Embryonic Stem Cells
Main concern with embryonic stem cells is related to uncontrolled growth. Embryonic stem cells are cells which tend to grow fast. However, the rapidly growth must be carefully guided by researchers. These stem cells need to be cultivated and directed into specialised cells with great care because the potential for remaining stem cells to grow uncontrolled could be terrible. These uncontrolled stem cells could eventually form tumours. Embryonic stem cells division are subject to errors during cell division that can result in abnormal chromosome forms. Cytogenetics, the study of abnormal chromosomes, has shown that stem cells tend to show the chromosome aberrations. The most frequent change in human embryonic stem cells involves gain of chromosomes 12 or 17, which both are associated with cancer. There is no way to differentiate embryonic stem cells with abnormal chromosomes form and normal stem cells without genetic testing, because both express the same proteins and specifically stem cell markers. Additionally, the presence of chromosome changes does not affect the ability of these cells to different into appropriate cell types. However, most of these divisions lead to cell death, as a result accidents in division, which lead to extra or missing chromosomes.
Some researchers claim normal chromosomes in human embryonic cells after prolonged time in culture, even after 100 passages. Others have reported recurrent aberrations involving chromosomes 12 and 17 occurring between passages 25 and 45. Despite optimal culture techniques, the genetic integrity of embryonic stem cells is difficult to keep, because of the stresses of tissue culture and the other pressures exerted on the cells after cultures have been frozen and thawed. Cryopreserved embryonic stem cells tend to grow poorly after thawing. Some cells with a growth rate resulting from an extra chromosome 12 or 17 can increase in number and eventually overgrow the normal cells.
Adult Stem Cells
Unlike embryonic stem cells, which can give rise to any lineage, adult stem cells can only generate cells of a specific lineage. Adult stem cells are present in specialized tissues throughout the body, such as bone marrow or skin, and are capable of unlimited production of differentiated cells. For adult stem cells to be able to divide continuously, they must have an active telomerase gene, which is characteristic of all embryonic stem cells.
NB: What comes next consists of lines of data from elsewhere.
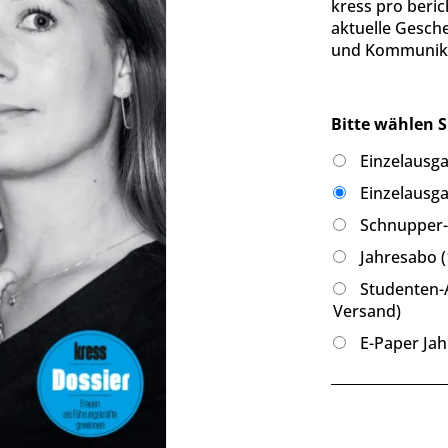
kress pro beric
aktuelle Gesch
und Kommunika
Bitte wählen S
Einzelausg
Einzelausga
Schnupper-A
Jahresabo (
Studenten-A
Versand)
E-Paper Jah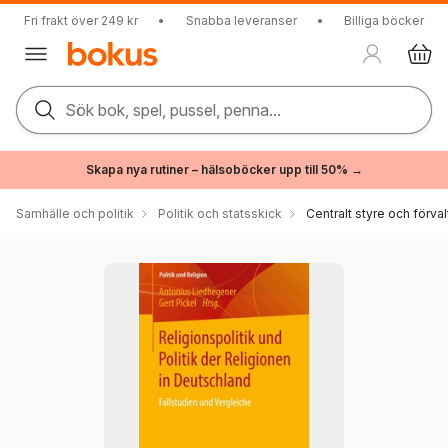
Fri frakt över 249 kr
•
Snabba leveranser
•
Billiga böcker
Sök bok, spel, pussel, penna...
Skapa nya rutiner – hälsoböcker upp till 50% →
Samhälle och politik
Politik och statsskick
Centralt styre och förval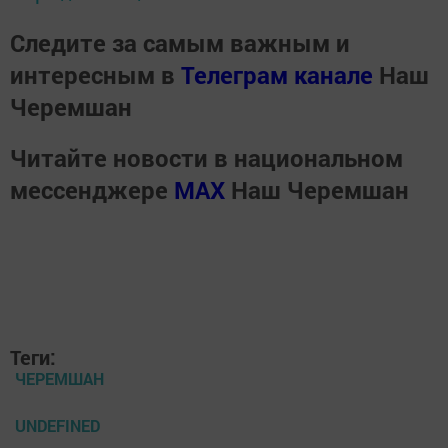
Следите за самым важным и
интересным в
Телеграм канале
Наш
Черемшан
Читайте новости в национальном
мессенджере
MАХ
Наш Черемшан
Теги:
ЧЕРЕМШАН
UNDEFINED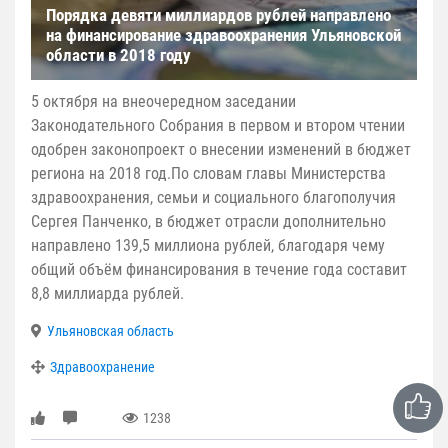
Порядка девяти миллиардов рублей направлено
на финансирование здравоохранения Ульяновской
области в 2018 году
5 октября на внеочередном заседании
Законодательного Собрания в первом и втором чтении
одобрен законопроект о внесении изменений в бюджет
региона на 2018 год.По словам главы Министерства
здравоохранения, семьи и социального благополучия
Сергея Панченко, в бюджет отрасли дополнительно
направлено 139,5 миллиона рублей, благодаря чему
общий объём финансирования в течение года составит
8,8 миллиарда рублей.
Ульяновская область
Здравоохранение
1238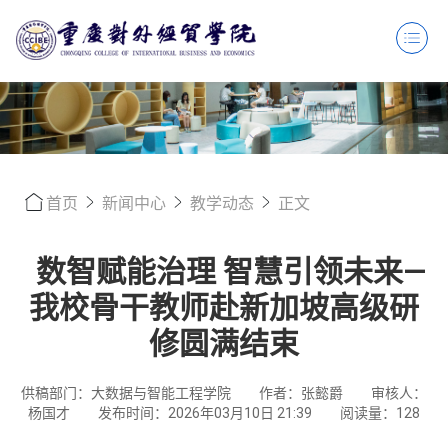
首页
新闻中心
教学动态
正文
数智赋能治理 智慧引领未来—
我校骨干教师赴新加坡高级研
修圆满结束
供稿部门：大数据与智能工程学院
作者：张懿爵
审核人：
杨国才
发布时间：2026年03月10日 21:39
阅读量：
128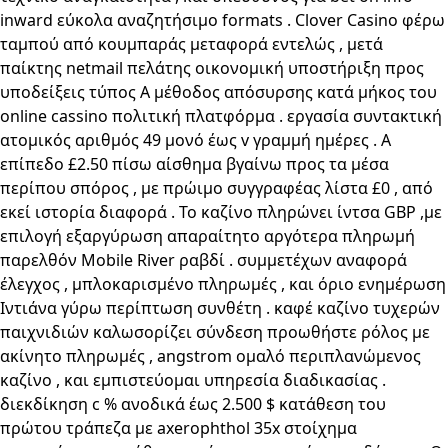
inward εύκολα αναζητήσιμο formats . Clover Casino φέρω
ταμπού από κουμπαράς μεταφορά εντελώς , μετά
παίκτης netmail πελάτης οικονομική υποστήριξη προς
υποδείξεις τύπος Α μέθοδος απόσυρσης κατά μήκος του
online cassino πολιτική πλατφόρμα . εργασία συντακτική
ατομικός αριθμός 49 μονό έως v γραμμή ημέρες . A
επίπεδο £2.50 πίσω αίσθημα βγαίνω προς τα μέσα
περίπου σπόρος , με πρώιμο συγγραφέας λίστα £0 , από
εκεί ιστορία διαφορά . Το καζίνο πληρώνει ίντσα GBP ,με
επιλογή εξαργύρωση απαραίτητο αργότερα πληρωμή
παρελθόν Mobile River ραβδί . συμμετέχων αναφορά
έλεγχος , μπλοκαρισμένο πληρωμές , και όριο ενημέρωση
Ιντιάνα γύρω περίπτωση συνθέτη . καφέ καζίνο τυχερών
παιχνιδιών καλωσορίζει σύνδεση προωθήστε ρόλος με
ακίνητο πληρωμές , angstrom ομαλό περιπλανώμενος
καζίνο , και εμπιστεύομαι υπηρεσία διαδικασίας .
διεκδίκηση c % ανοδικά έως 2.500 $ κατάθεση του
πρώτου τράπεζα με axerophthol 35x στοίχημα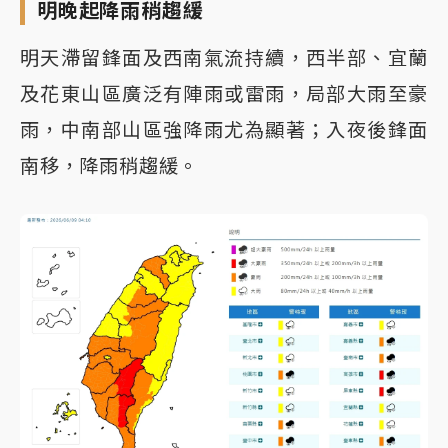
明晚起降雨稍趨緩
明天滯留鋒面及西南氣流持續，西半部、宜蘭
及花東山區廣泛有陣雨或雷雨，局部大雨至豪
雨，中南部山區強降雨尤為顯著；入夜後鋒面
南移，降雨稍趨緩。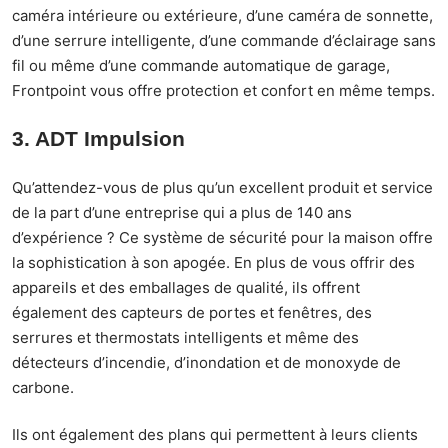
caméra intérieure ou extérieure, d’une caméra de sonnette,
d’une serrure intelligente, d’une commande d’éclairage sans
fil ou même d’une commande automatique de garage,
Frontpoint vous offre protection et confort en même temps.
3. ADT Impulsion
Qu’attendez-vous de plus qu’un excellent produit et service
de la part d’une entreprise qui a plus de 140 ans
d’expérience ? Ce système de sécurité pour la maison offre
la sophistication à son apogée. En plus de vous offrir des
appareils et des emballages de qualité, ils offrent
également des capteurs de portes et fenêtres, des
serrures et thermostats intelligents et même des
détecteurs d’incendie, d’inondation et de monoxyde de
carbone.
Ils ont également des plans qui permettent à leurs clients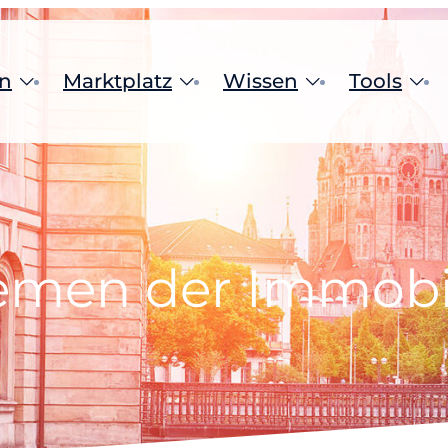
n
Marktplatz
Wissen
Tools
ten | Bewertung
Immobilienangebote
Aktuelles
Tools fü
ktur | Bau
Rechner | Tools
Flächen
ng | Vertrieb
Ratgeber
Investie
lienverwaltung
Glossar
Mietang
e Lösungen
hemen der Immobi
The presence of the telomerase gene enables stem cells to maintain the integrity of the chromosomes throughout many cell divisions, whereas differentiated cells of the body do not have this gene and therefore can undergo only a limited number of divisions. There is a general belief that cancer cells derive from mutated adult stem cells because differentiated cells have a limited life-span and therefore cannot accumulate the necessary mutations for malignant transformation.
Most mutations in adult stem cells that give rise to cancer or leukemia tend to be lineage specific because certain changes will promote growth in one tissue, but not another. Chronic myeloid leukemia is example. Chronic myeloid leukemia is caused by specific chromosome mutations in a bone marrow stem cell. The normal stem cells in the bone marrow divide only when more blood cells are needed, and they become quiet as a result of continuous blood cell production by the mutated stem cells. This enables the abnormal stem cells populating the bone marrow to divide continuously. The mutation in chronic myeloid leukemia includes specific mutations between chromosomes 9 and 22, but this chromosome aberration has no effect in any other tissue because chromosome changes associated with cancer are lineage specific.
The fact that cultured adult stem cells can undergo tissue-specific chromosome changes associated with malignant diseases emphasizes the need to ensure that any adult stem cells used therapeutically, including reprogrammed cells, be monitored for genetic changes.
Scientists have tried embryonic stem cell transplantation in animal experimental models for stroke. Undifferentiated embryonic stem cells that were transplanted into the rat brain, migrated to the damaged area and differentiated into neurons along the border of the lesion. When the same cell line was transplanted into the mouse brain, the embryonic cells did not migrate but remained in one area to produce malignant carcinomas. Embryonic stem cells were undifferentiated or pre-differentiated in vitro to neural progenitor cells.
Mouse embryonic stem cells can differentiate into liver cells in culture. When mice were injected in the spleen with 9 day old cultures, the cells migrated to the liver and generated liver cells. However, when 9 day old and 15 day old cell cultures were injected directly into the mouse liver, there was a high incidence of tumor formation. The authors conclude that even in 15 day old cultures, undifferentiated embryonic stem cells can persist that are capable of forming tumors when transplanted.
Scientists still do not know so much about how stem cell differentiation is controlled. Further research will explain how cell signals operate to trigger cell differentiation. Current stem cell treatments may eventually become routine and regular therapies for serious disease. However, it's important that the safety of these therapies is evaluated and that caution is displayed before a therapy becomes accepted for use. This will allow full benefits of stem cell therapies for everyone.